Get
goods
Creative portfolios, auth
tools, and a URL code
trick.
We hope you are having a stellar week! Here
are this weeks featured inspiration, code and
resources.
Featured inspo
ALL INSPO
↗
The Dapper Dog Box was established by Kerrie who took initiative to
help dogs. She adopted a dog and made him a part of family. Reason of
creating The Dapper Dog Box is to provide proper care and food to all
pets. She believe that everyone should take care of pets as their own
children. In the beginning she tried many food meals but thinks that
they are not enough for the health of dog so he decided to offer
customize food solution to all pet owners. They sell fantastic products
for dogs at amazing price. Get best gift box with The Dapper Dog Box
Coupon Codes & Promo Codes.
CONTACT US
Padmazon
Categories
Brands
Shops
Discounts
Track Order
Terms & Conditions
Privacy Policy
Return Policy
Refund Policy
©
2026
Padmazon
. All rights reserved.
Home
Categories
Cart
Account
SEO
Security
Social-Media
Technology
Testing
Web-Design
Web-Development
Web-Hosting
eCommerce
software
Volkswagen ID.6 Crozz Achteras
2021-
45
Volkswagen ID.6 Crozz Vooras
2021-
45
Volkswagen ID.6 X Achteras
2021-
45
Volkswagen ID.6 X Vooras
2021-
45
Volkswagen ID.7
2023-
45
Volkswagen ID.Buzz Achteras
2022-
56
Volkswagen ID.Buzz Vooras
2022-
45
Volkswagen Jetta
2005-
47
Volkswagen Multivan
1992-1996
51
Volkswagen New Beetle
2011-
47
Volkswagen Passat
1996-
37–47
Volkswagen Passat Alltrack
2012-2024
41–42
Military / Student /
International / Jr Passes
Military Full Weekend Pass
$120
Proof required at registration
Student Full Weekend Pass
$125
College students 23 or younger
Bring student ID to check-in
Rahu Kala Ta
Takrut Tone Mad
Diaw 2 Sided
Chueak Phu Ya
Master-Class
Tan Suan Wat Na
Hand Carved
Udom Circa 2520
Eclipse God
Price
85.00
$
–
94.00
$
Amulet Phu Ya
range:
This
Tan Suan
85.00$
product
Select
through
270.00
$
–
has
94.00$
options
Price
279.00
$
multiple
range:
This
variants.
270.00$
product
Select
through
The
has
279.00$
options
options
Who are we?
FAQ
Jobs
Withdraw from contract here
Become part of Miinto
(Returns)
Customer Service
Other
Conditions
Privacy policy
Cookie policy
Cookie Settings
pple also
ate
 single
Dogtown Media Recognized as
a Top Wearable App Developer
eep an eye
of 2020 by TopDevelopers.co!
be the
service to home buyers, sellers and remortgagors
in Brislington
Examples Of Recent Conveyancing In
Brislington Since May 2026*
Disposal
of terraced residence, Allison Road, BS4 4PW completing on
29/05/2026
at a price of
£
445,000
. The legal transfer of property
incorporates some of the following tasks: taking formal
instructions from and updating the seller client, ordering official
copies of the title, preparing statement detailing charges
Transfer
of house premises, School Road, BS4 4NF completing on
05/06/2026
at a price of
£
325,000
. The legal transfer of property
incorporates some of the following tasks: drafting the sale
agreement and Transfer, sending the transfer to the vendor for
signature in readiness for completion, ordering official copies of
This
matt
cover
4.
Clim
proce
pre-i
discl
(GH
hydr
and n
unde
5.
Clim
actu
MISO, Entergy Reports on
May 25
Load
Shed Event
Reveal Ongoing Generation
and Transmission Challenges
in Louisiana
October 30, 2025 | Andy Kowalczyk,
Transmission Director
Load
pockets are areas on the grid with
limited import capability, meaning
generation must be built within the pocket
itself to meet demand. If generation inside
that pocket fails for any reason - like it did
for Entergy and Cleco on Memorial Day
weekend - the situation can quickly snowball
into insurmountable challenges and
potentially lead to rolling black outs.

* * * * * * *

*PROBLEM TO SOLVE*.
Arrange the data as a Markdown table with the columns Row and Line, starting at the beginning of the data and ending at the line that contains "Return Policy". Number each row and leave out blank lines.

*TASK ANSWER*.
| Row | Line |
|---|---|
| 1 | Get |
| 2 | goods |
| 3 | Creative portfolios, auth |
| 4 | tools, and a URL code |
| 5 | trick. |
| 6 | We hope you are having a stellar week! Here |
| 7 | are this weeks featured inspiration, code and |
| 8 | resources. |
| 9 | Featured inspo |
| 10 | ALL INSPO |
| 11 | ↗ |
| 12 | The Dapper Dog Box was established by Kerrie who took initiative to |
| 13 | help dogs. She adopted a dog and made him a part of family. Reason of |
| 14 | creating The Dapper Dog Box is to provide proper care and food to all |
| 15 | pets. She believe that everyone should take care of pets as their own |
| 16 | children. In the beginning she tried many food meals but thinks that |
| 17 | they are not enough for the health of dog so he decided to offer |
| 18 | customize food solution to all pet owners. They sell fantastic products |
| 19 | for dogs at amazing price. Get best gift box with The Dapper Dog Box |
| 20 | Coupon Codes & Promo Codes. |
| 21 | CONTACT US |
| 22 | Padmazon |
| 23 | Categories |
| 24 | Brands |
| 25 | Shops |
| 26 | Discounts |
| 27 | Track Order |
| 28 | Terms & Conditions |
| 29 | Privacy Policy |
| 30 | Return Policy |